I think it’s hard to argue that we in some trouble. Hundreds of people each month are succumbing to drug and alcohol addiction. Needless deaths. I write this column in hopes that someone reads it and guides either himself or herself or someone they love in to treatment. The goal of what I write is to create a culture of recovery.
A culture is like a large pot; the way a person sees himself largely depends upon the soup in which he swims. For the person mired in a drug and/or alcohol addiction, life is a big pot of dirty water and in it he swims alone. His addiction has cut him off from everything that makes him human. He’s probably lost his job, his family, and his own sense of who he is in the world. There’s probably someone in his life that still prays that he comes back intact. But, down deep, that person struggles with the fear that maybe the addiction has won.
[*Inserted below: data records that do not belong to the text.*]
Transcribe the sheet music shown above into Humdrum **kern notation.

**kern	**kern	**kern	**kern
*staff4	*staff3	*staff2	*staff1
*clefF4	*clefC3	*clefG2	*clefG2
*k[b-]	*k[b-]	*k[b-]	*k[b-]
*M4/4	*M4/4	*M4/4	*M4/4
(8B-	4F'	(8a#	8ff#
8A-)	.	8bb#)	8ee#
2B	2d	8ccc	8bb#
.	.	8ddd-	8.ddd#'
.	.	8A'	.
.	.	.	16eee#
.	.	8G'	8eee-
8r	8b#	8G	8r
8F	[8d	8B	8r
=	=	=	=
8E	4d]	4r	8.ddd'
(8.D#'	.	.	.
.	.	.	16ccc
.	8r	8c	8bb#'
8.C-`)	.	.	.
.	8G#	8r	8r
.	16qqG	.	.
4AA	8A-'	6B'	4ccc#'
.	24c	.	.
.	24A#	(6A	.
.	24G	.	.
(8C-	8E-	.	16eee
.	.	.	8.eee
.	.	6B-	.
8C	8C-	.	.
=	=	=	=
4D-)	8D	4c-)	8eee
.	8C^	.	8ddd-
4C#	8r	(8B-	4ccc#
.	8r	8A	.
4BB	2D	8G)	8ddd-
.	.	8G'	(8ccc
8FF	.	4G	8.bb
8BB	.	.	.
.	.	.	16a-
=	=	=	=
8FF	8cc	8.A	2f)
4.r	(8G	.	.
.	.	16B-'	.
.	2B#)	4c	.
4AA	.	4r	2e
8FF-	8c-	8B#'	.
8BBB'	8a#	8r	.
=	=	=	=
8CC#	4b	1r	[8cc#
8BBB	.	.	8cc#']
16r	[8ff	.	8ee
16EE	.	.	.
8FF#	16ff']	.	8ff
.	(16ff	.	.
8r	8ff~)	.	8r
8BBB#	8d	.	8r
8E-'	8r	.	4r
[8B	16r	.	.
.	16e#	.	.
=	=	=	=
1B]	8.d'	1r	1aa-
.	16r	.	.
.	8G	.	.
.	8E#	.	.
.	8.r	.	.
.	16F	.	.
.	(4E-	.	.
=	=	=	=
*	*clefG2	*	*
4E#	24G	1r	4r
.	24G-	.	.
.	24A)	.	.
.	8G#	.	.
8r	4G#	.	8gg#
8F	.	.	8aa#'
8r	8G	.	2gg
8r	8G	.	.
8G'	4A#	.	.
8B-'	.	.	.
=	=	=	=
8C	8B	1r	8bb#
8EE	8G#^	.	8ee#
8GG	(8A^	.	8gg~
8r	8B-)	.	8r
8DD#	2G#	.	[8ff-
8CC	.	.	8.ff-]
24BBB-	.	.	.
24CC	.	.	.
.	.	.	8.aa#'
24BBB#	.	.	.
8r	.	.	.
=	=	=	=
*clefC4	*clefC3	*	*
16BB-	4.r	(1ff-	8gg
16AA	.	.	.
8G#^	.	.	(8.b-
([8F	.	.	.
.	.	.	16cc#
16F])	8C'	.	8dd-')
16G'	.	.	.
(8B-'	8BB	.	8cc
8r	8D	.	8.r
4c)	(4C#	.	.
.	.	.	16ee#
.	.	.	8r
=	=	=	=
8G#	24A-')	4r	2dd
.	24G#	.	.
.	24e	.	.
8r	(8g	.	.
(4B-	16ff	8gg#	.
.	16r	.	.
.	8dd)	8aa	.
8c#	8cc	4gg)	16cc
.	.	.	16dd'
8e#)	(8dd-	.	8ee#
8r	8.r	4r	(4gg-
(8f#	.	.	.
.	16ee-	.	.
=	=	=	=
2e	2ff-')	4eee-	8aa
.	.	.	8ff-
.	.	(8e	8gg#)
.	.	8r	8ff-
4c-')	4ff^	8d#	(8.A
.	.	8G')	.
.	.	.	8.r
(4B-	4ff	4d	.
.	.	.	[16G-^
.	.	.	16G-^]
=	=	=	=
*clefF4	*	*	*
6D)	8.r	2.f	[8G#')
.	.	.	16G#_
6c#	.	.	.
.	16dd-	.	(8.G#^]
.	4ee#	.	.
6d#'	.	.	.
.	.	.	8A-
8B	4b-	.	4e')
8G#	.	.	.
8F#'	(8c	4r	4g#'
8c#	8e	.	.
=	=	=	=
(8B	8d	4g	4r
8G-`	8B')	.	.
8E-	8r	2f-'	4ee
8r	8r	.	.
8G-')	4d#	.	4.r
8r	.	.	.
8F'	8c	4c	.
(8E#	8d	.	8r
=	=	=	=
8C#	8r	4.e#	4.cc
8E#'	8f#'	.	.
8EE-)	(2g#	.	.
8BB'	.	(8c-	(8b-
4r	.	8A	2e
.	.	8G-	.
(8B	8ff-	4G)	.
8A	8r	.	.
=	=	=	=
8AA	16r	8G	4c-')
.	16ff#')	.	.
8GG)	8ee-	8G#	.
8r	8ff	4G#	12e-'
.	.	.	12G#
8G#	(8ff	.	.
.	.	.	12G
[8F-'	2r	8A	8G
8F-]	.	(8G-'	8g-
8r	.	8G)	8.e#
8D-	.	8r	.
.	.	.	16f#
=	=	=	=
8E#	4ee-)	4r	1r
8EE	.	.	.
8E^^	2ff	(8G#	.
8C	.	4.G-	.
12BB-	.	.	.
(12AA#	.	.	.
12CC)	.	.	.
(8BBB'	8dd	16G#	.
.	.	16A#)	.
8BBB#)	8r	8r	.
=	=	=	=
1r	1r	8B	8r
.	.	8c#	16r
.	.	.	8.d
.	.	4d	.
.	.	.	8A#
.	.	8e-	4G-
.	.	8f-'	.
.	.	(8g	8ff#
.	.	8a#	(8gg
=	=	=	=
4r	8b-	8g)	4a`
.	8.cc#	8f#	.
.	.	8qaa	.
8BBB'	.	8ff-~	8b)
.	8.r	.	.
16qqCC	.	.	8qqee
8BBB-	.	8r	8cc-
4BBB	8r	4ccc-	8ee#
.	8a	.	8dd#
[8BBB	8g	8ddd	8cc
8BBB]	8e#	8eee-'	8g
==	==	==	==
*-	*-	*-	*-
I challenge all people to reach into their hearts and judge those who struggle with drug and alcohol from a place of love and compassion. Try to understand that when a heroin user picks up her needle, she probably doesn’t have a choice. The sickness she faces without the drug is a pain that no one should have to face alone. So, she injects herself with a low-grade chemical just to feel as normal as is possible.
We can win the war against the insidious disease that is addiction. It will take patience and compassion and hope, but if we come together to create a pot of soup to which we can all contribute and enjoy, we can stop the needless deaths our world endures. It will take a culture of recovery.